“I forget what your husband does?” says Henry.
It isn’t a sarcastic question. It’s real. Can he really not know what Bruce does? Is that really all he cares about after all the stories I’ve just told him?
“He’s a communications technician,” I say, bracing myself for comments about my husband and my pretending he actually goes to a job every day. “How could you not know that?”
“How? Because I always think of you as mine and Bruce doesn’t really exist for me.”
Silence follows. Our heels on the sidewalk pavement seem noisy in this awkward moment. We have to stop for traffic and standing without moving is extraordinarily uncomfortable.
“Sorry,” Henry says, and clears his throat. “Well, it sounds like he gets to be home more than you do,” he continues truthfully. “I think you’re still doing most of the kid work even though he’s home most of the time.”
“I wasn’t talking much about my home life, Henry. I was speaking about work.” And then, even though I knew what the answer was, I ask him the same thing: “What about your home life? Is Danielle working?”
I know his wife doesn’t work, but it feels more respectful somehow to pretend to not know this. I choke down the idea that he thinks of me as his. “Because she exists for me.”
Henry laughs. “No, she loves to play,” he says, but there isn’t scorn in his voice, it’s admiration. “She knows exactly what she wants and what she wants is to not work a day in her life.”
This makes sense to me. Of course Henry prides himself on taking care of a woman, kept by her father and then by him. He would never get the chance to do that with me and it is suddenly so clear how much he needs to be that sort of man. Henry lets her keep living the cared-for life she has always known. Danielle is the opposite of me.
“She must be very happy,” I say, like a smarmy Hallmark card and feeling no jealousy at all. “Does she ever get a wifey bonus?”

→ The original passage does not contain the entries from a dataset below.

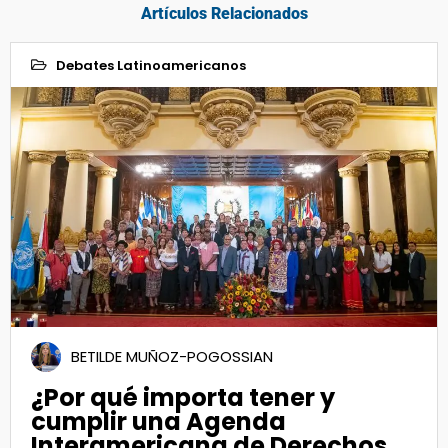
Artículos Relacionados
Debates Latinoamericanos
08
Ago 2023
BETILDE MUÑOZ-POGOSSIAN
¿Por qué importa tener y
cumplir una Agenda
Interamericana de Derechos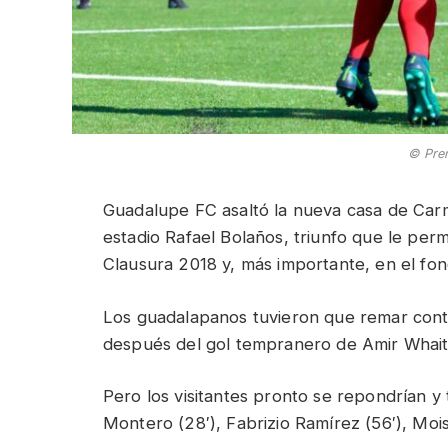
© Pren
Guadalupe FC asaltó la nueva casa de Carm
estadio Rafael Bolaños, triunfo que le perm
Clausura 2018 y, más importante, en el fon
Los guadalapanos tuvieron que remar cont
después del gol tempranero de Amir Whaite
Pero los visitantes pronto se repondrían y
Montero (28′), Fabrizio Ramírez (56′), Moi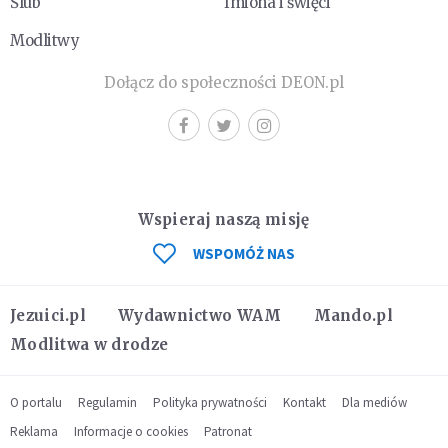
Ślub
Imiona i święci
Modlitwy
Dołącz do społeczności DEON.pl
Wspieraj naszą misję
WSPOMÓŻ NAS
Jezuici.pl
Wydawnictwo WAM
Mando.pl
Modlitwa w drodze
O portalu
Regulamin
Polityka prywatności
Kontakt
Dla mediów
Reklama
Informacje o cookies
Patronat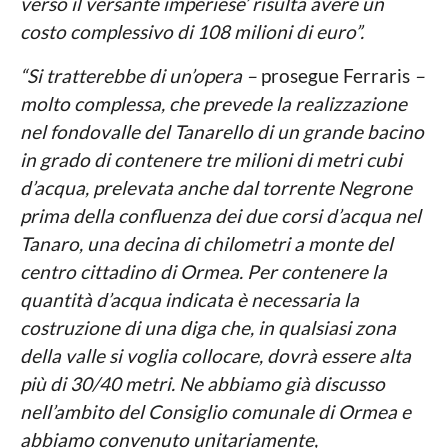
verso il versante imperiese’ risulta avere un
costo complessivo di 108 milioni di euro”.
“Si tratterebbe di un’opera –
prosegue Ferraris
–
molto complessa, che prevede la realizzazione
nel fondovalle del Tanarello di un grande bacino
in grado di contenere tre milioni di metri cubi
d’acqua, prelevata anche dal torrente Negrone
prima della confluenza dei due corsi d’acqua nel
Tanaro, una decina di chilometri a monte del
centro cittadino di Ormea. Per contenere la
quantità d’acqua indicata è necessaria la
costruzione di una diga che, in qualsiasi zona
della valle si voglia collocare, dovrà essere alta
più di 30/40 metri. Ne abbiamo già discusso
nell’ambito del Consiglio comunale di Ormea e
abbiamo convenuto unitariamente,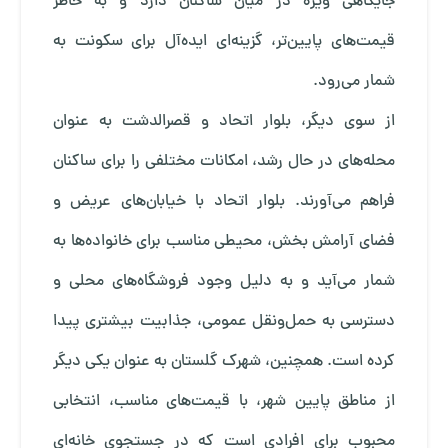
جایگاهی ویژه در میان ساکنان دارد و به خاطر
قیمت‌های پایین‌تر، گزینه‌ای ایده‌آل برای سکونت به
شمار می‌رود.
از سوی دیگر، بلوار اتحاد و قصرالدشت به عنوان
محله‌های در حال رشد، امکانات مختلفی را برای ساکنان
فراهم می‌آورند. بلوار اتحاد با خیابان‌های عریض و
فضای آرامش بخش، محیطی مناسب برای خانواده‌ها به
شمار می‌آید و به دلیل وجود فروشگاه‌های محلی و
دسترسی به حمل‌ونقل عمومی، جذابیت بیشتری پیدا
کرده است. همچنین، شهرک گلستان به عنوان یکی دیگر
از مناطق پایین شهر، با قیمت‌های مناسب، انتخابی
محبوب برای افرادی است که در جستجوی خانه‌ای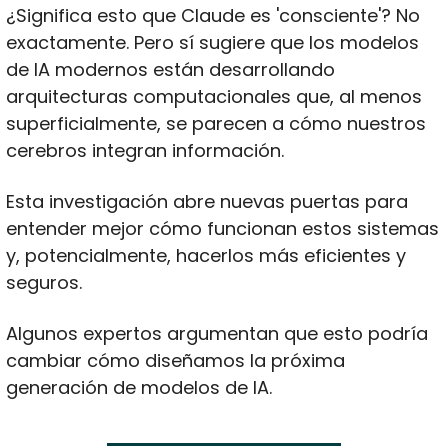
¿Significa esto que Claude es 'consciente'? No 
exactamente. Pero sí sugiere que los modelos 
de IA modernos están desarrollando 
arquitecturas computacionales que, al menos 
superficialmente, se parecen a cómo nuestros 
cerebros integran información. 
Esta investigación abre nuevas puertas para 
entender mejor cómo funcionan estos sistemas 
y, potencialmente, hacerlos más eficientes y 
seguros.
Algunos expertos argumentan que esto podría 
cambiar cómo diseñamos la próxima 
generación de modelos de IA.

“Two million a year and she accounts for every penny.”
“No.”
“Yes. She has one-third for fun, one-third for charity, and one-third for clothes and gifts.”
“I imagine seven hundred fifty thousand dollars can buy a lot of fun.”
“They take great trips.”
“They?”
“Her girlfriends. I’m too busy.”
“And she’s able to squeak by on a seven-hundred-fifty-thousand-dollar clothes budget?”
“Well, she buys the boys’ clothes too.”
“That’s tough,” I say, and we both laugh and then are silent.
“Henry, about those emails—”
He interrupts, “Belle, baby, everything is okay.” He turns and looks directly into my eyes. “Please don’t make me stop. I need this. You don’t have to read them. I’m asking you to not ask me to stop. It doesn’t come from a place of disrespect. I’ve grown up since we knew each other. I don’t cheat on my wife. I just . . . I just . . . need this.”
“Henry, we slept in the same bed not that many weeks ago,” I point out. “What was that? We both don’t want that.”
“It was close to something I want,” he said, “but it wasn’t cheating. I think that I should let you know that we didn’t have sex, in case I’m that unmemorable.” He laughs. “It’s just that you fit me.”
Henry steps away from me and there is an angle of sunlight hitting his dark eyes, which makes them come alive. If we were in a movie, this is the part where we would have gotten a room, but this is real life, our bizarre, real life.
Henry squeezes my hand and dashes across Madison Avenue, against traffic, disappearing in a crowd of boys with rolling backpacks and acne and their entire lives still before them.
CHAPTER 29
Short Squeeze
THE TRADING CLOCKS, LED lit with giant numbers, note the precise time a trade crosses a buyer with a seller. Each trade is clocked in every time zone in the world. We keep the clocks clean and lit here because time is money. When the clocks pass 5 p.m., my guilt grows in tandem with the flipping of the numbers.